* Assignment 1:
Answer these questions about the zero-knowledge proof text:
(a) How many fundamental elements does a zero-knowledge proof comprise?
(b) What does the verifier do to make sure the prover has not guessed an answer?
(c) Why is any interactive proving process called imperfect?

──────── Page text

A zero-knowledge proof comprises three fundamental elements. The descriptions below refer to an *interactive zero-knowledge proof*, the basis of early protocols. In this model, determining the validity of a statement requires back-and-forth communication between provers and verifiers.

### Witness

A prover validates their knowledge of secret information — the *witness* to the proof. To begin, they randomly pick a question from a set corresponding to their assumed knowledge of the witness. After calculating the answer, they send it to the verifier.

### Challenge

One correct answer does not prove actual access to the witness. To ensure the prover has not guessed it, the verifier randomly picks another question from the same set.

### Response

Upon receiving the second question, the prover calculates the answer and sends it back to the verifier. The verifier checks it and selects more questions. This interaction repeats multiple times to reduce the possibility of faking knowledge.

## Non-interactive zero-knowledge proofs

Any interactive proving process is imperfect, as the prover and the verifier must be available and interact multiple times. It also excludes independent verification, even when the verifier is convinced of the prover's honesty. Convincing another participant would require another set of messages between the two parties.

────────────────
──────── Records supplied

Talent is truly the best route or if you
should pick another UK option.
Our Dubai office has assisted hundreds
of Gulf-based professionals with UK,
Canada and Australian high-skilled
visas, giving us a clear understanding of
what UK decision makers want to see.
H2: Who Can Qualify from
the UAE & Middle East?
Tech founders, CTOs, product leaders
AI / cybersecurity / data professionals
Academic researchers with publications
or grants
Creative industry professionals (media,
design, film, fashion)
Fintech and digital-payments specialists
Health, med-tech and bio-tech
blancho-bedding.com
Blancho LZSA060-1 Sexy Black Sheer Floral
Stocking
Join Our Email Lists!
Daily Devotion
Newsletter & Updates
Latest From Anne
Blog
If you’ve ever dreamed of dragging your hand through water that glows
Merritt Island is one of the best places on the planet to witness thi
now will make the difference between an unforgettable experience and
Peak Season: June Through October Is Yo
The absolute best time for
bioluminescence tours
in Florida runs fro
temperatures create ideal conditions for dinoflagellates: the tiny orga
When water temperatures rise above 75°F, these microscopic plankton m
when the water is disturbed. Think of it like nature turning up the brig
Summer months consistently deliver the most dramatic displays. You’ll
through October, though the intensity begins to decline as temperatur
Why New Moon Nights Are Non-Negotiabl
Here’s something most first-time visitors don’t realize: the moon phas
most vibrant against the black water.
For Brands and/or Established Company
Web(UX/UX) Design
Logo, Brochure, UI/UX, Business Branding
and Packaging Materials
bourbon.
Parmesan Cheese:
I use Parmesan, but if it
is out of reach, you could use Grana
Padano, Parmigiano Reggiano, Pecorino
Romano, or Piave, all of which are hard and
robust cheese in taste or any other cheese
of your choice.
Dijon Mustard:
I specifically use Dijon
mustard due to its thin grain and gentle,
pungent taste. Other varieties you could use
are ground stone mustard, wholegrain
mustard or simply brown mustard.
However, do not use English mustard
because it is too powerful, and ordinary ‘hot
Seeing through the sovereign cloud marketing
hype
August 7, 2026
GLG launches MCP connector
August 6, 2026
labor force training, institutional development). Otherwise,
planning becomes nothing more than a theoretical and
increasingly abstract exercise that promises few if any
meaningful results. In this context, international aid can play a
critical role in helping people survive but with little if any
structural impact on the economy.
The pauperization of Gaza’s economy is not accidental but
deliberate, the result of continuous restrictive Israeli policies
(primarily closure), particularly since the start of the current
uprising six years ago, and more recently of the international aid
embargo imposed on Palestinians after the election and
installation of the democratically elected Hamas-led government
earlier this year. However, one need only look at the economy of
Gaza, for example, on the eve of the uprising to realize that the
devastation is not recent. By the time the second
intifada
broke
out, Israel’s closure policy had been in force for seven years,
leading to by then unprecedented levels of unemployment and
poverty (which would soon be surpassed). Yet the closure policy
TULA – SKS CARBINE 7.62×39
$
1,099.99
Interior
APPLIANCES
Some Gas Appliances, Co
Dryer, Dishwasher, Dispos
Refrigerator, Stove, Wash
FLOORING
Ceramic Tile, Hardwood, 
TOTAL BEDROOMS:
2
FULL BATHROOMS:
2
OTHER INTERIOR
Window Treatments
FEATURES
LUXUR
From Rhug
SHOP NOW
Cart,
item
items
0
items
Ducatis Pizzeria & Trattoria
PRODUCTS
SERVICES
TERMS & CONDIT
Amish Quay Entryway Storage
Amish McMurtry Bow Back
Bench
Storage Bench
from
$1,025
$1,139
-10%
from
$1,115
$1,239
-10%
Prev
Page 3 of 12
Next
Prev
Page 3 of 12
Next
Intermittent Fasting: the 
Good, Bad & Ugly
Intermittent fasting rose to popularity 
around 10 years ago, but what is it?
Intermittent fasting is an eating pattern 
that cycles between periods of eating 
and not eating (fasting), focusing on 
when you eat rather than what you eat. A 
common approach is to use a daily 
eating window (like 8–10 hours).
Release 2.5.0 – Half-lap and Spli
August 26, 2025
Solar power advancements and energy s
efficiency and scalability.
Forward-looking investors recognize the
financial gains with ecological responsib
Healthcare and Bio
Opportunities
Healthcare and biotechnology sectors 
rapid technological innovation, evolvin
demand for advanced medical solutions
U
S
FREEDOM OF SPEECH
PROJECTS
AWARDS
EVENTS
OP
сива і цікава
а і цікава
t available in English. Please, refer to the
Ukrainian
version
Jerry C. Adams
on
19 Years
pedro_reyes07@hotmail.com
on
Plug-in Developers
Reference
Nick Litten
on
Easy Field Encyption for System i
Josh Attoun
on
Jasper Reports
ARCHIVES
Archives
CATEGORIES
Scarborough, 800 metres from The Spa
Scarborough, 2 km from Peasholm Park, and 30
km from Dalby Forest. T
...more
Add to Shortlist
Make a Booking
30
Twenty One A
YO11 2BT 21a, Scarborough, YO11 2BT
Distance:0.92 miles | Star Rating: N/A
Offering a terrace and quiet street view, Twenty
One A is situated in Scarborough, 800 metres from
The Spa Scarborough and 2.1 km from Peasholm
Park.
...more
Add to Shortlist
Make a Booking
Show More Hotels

────────────────

* Assignment 2:
Please render everything from the first of the rows down to the line that contains "When water temperatures" as a numbered list, both ends included and blank lines skipped.

* Answer box 1:
(a) Three.
(b) The verifier randomly picks another question from the same set.
(c) The prover and the verifier must be available and interact multiple times.

* Answer box 2:
1. Talent is truly the best route or if you
2. should pick another UK option.
3. Our Dubai office has assisted hundreds
4. of Gulf-based professionals with UK,
5. Canada and Australian high-skilled
6. visas, giving us a clear understanding of
7. what UK decision makers want to see.
8. H2: Who Can Qualify from
9. the UAE & Middle East?
10. Tech founders, CTOs, product leaders
11. AI / cybersecurity / data professionals
12. Academic researchers with publications
13. or grants
14. Creative industry professionals (media,
15. design, film, fashion)
16. Fintech and digital-payments specialists
17. Health, med-tech and bio-tech
18. blancho-bedding.com
19. Blancho LZSA060-1 Sexy Black Sheer Floral
20. Stocking
21. Join Our Email Lists!
22. Daily Devotion
23. Newsletter & Updates
24. Latest From Anne
25. Blog
26. If you’ve ever dreamed of dragging your hand through water that glows
27. Merritt Island is one of the best places on the planet to witness thi
28. now will make the difference between an unforgettable experience and
29. Peak Season: June Through October Is Yo
30. The absolute best time for
31. bioluminescence tours
32. in Florida runs fro
33. temperatures create ideal conditions for dinoflagellates: the tiny orga
34. When water temperatures rise above 75°F, these microscopic plankton m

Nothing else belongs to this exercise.